Of course, now that we've determined that Cory is a terrorist, anyone supporting him would be considered to be supporting terrorism and would also face the wrath of the government. Mark, David, and Xeni would probably continue to publish with the EFF backing them up, but I bet that lots of people running personal "Free Cory" blogs would be shut down or harassed with FBI surveillance. Soon, there would be an anti-Cory backlash from the right.

"If they didn't support a terrorist-lover, they wouldn't get harassed!" people like Anne Coulter, Bill O'Reilly, Rush Limbaugh and the National Review would announce. People that kept supporting Cory as the weeks turned into months and the months turned into years would be regarded as crazy. "After all, we'd never hold someone for five years if they were innocent, would we?" they'd say. He'd be a sort of Leonard Peltier for the 21st century, without actually having killed someone.

Cory's daughter Poesy would grow up something of a cause célèbre. She'd be a living symbol of American hypocrisy and oppression, but she'd be well known and loved among the English language science fiction community. After all, out of all Americans, we in the science fiction community seem to have among the longest memories. She would probably spend her life talking about growing up without her father's presence and at the same time quoting and promoting Cory's work. We've seen that before with Christopher Tolkien and Brian Herbert. She might become something of a science fiction writer/blogger herself, to continue her father's legacy and focus on the issues for which he eventually was arrested.

In the meantime, Cory would spend his days in a six foot by ten foot concrete cell (or about 2 meters by 3.2 meters for him, since as a non-American he's used to metric). He'd still write on nearly anything that he could get his hands on, but the regular cleanings and searches of his cell would often destroy his fragile stacks of handwritten work. The guards would be warned not to let the writings of a subversive and terrorist out, so occasionally they would "accidentally" destroy a pile or two. If someone could read his work though, they'd learn that his writing had become darker. There would be an edge to it, from his long years of imprisonment, and many of the whimsical bits would be lost. Disneyland would slowly morph into Mordor.

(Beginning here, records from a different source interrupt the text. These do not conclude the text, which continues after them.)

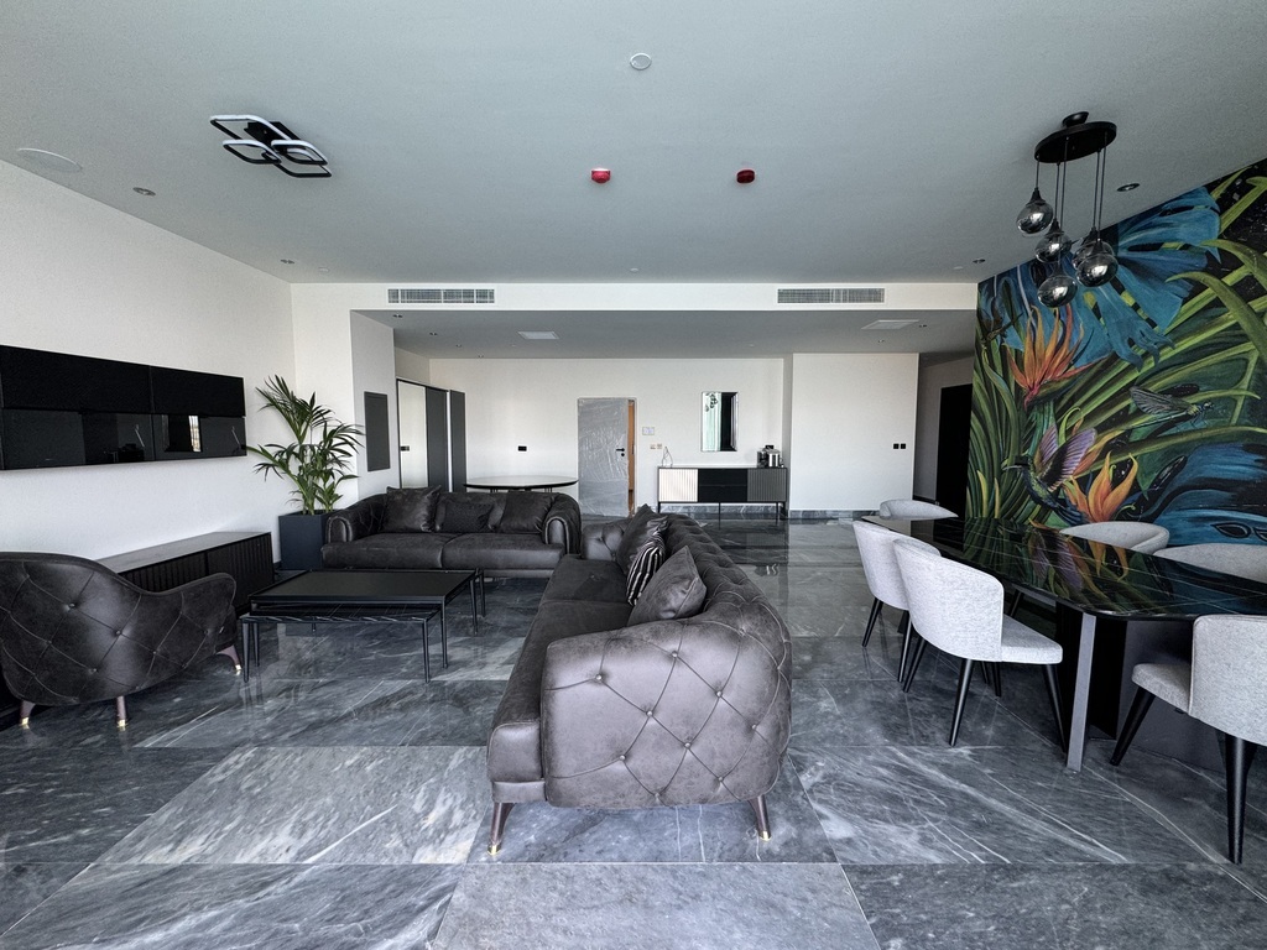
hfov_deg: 102.1
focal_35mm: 14
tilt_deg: -4.7
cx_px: 634
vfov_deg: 85.7
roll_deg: -0.5
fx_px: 512
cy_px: 475
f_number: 2.2
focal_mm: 2.22
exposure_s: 1/99
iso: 125
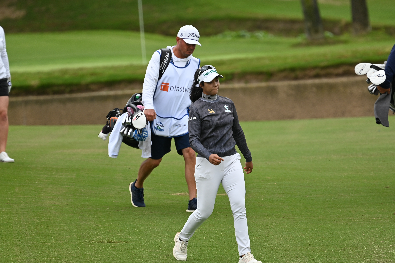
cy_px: 132
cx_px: 198
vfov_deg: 2.3
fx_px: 6583
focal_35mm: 600
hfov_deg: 3.4
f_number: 5.6
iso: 220
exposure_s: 1/640
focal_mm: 400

His lawyers would occasionally manage to get letters and short stories out, but only things reviewed and approved the military. Of course, his lawyers would be forbidden from talking freely about his situation directly with him. As an enemy combatant, giving him too much information about the charges against him could result in similar charges against his lawyers.

Occasionally, after his visitors left and the lights were off, Cory would sometimes wrap himself up in the sheets off of his bed and pretend that he was wearing his red cape and goggles, flying high above the American oppression of ideas in his wi-fi enabled high altitude balloon.

Then, twenty some years from now, when the political climate changed and the government thought that he was no longer a threat, he'd be released. The charges against him, never actually tried by a jury, would be dropped and pardoned by the conservative administration who would be desperate to show that they were on the cutting edge of technological progress without actually doing anything to support technological progress.

He'd go home, finally.

It would be a while before he would be seen in public, but he'd be back. From his home in London he would become an even more powerful and convincing speaker for freedom of speech, especially the new frontiers of electronic speech being developed in the mid 21st century, like Vroggling and Sitchcasting and especially hyperGOEing.

Eventually, in his efforts to allow free speech everywhere in the globe, he'd be nominated for the Nobel Peace Prize, but he'd unfortunately lose to Ashley Simpson, whose selfless charity work in the name of her long deceased sister will have made her the most recognizable person on the planet, comparable to Mother Teresa, Princess Diana, and Lurz the intelligent dolphin.